The former United States Ambassador to Bolivia, Manual Rocha, has been arrested and charged with being a "clandestine agent" for Cuba since 1981.
The charges against the individual were unsealed by the Justice Department on Monday and accused Rocha of betraying his country by acting on behalf of Cuba's spy agency for decades. The development capped a year-long undercover sting operation against the 73-year-old.
Former Ambassador Charged of Being Double Agent
It involved a Federal Bureau of Investigation (FBI) agent pretending to be a Cuban intelligence operative who secretly recorded Rocha making incriminating statements about his life of diplomatic deception.
In a statement, Attorney General Merrick Garland called Rocha's case "one of the highest-reaching and longest-lasting infiltrations of the United States government by a foreign agent." He added that in the recorded conversations, the individual allegedly referred to the U.S. as "the enemy."
The news of the former ambassador's alleged crimes has shocked his friends and colleagues in U.S. diplomatic and intelligence circles.
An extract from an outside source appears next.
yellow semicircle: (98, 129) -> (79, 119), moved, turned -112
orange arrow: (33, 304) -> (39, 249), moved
A former senior CIA intelligence official, Brian Latell said that he never suspected or had the slightest suspicion that Rocha was living a double life as described by the charging documents, as per the Washington Post.
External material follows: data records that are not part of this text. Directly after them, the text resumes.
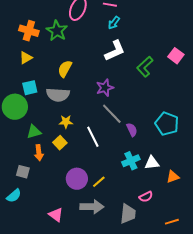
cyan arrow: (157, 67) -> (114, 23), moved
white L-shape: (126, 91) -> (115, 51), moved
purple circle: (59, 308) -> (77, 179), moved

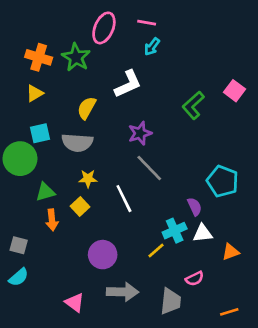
white L-shape: (115, 51) -> (128, 84), moved
purple semicircle: (132, 130) -> (195, 207), moved
gray square: (23, 172) -> (19, 245), moved
yellow line: (99, 182) -> (156, 251), moved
Latell, who met Rocha in the early 1980s, added that he believes he knew his friend as well as anyone else. However, he never stopped to think that such a thing was possible. He called Rocha a person with many talents and more facets than he ever imagined despite being so close for so many years.
Former FBI agent Peter Lapp also said that Rocha's case is "very disturbing and concerning" due to the amount and types of intelligence that the defendant could access during his tenure. He said that the court papers in the case suggest that the FBI used a different undercover agent to get the suspect talking, incriminating himself in the process.
Manuel Rocha's Decades-Long Deception
That technique was similar to the agency's successful work against another former State Department employee, Kendall Myers, who admitted his own crimes. If there are no such admissions, it is unlikely that prosecutors could bring charges over suspicious conduct that happened many years in the past.
On Monday, Garland said that the people who have the privilege of serving in the government of the U.S. are given an enormous amount of trust by the public that they serve. He noted that betraying that trust by falsely pledging loyalty to the country while serving another nation will be "met with the full force" of the DOJ, according to NBC News.
The defendant's 25-year diplomatic career was spent under both Democratic and Republican administrations. Much of his time in politics was spent during the Cold War in Latin America, which was a period of sometimes heavy-handed U.S. political and military policies.
Rocha's diplomatic postings included a stint at the U.S. Interests Section in Cuba at a time when the U.S. lacked full diplomatic relations with Fidel Castro's communist government. He was born in Colombia and raised in a working-class home in New York City, said the Associated Press.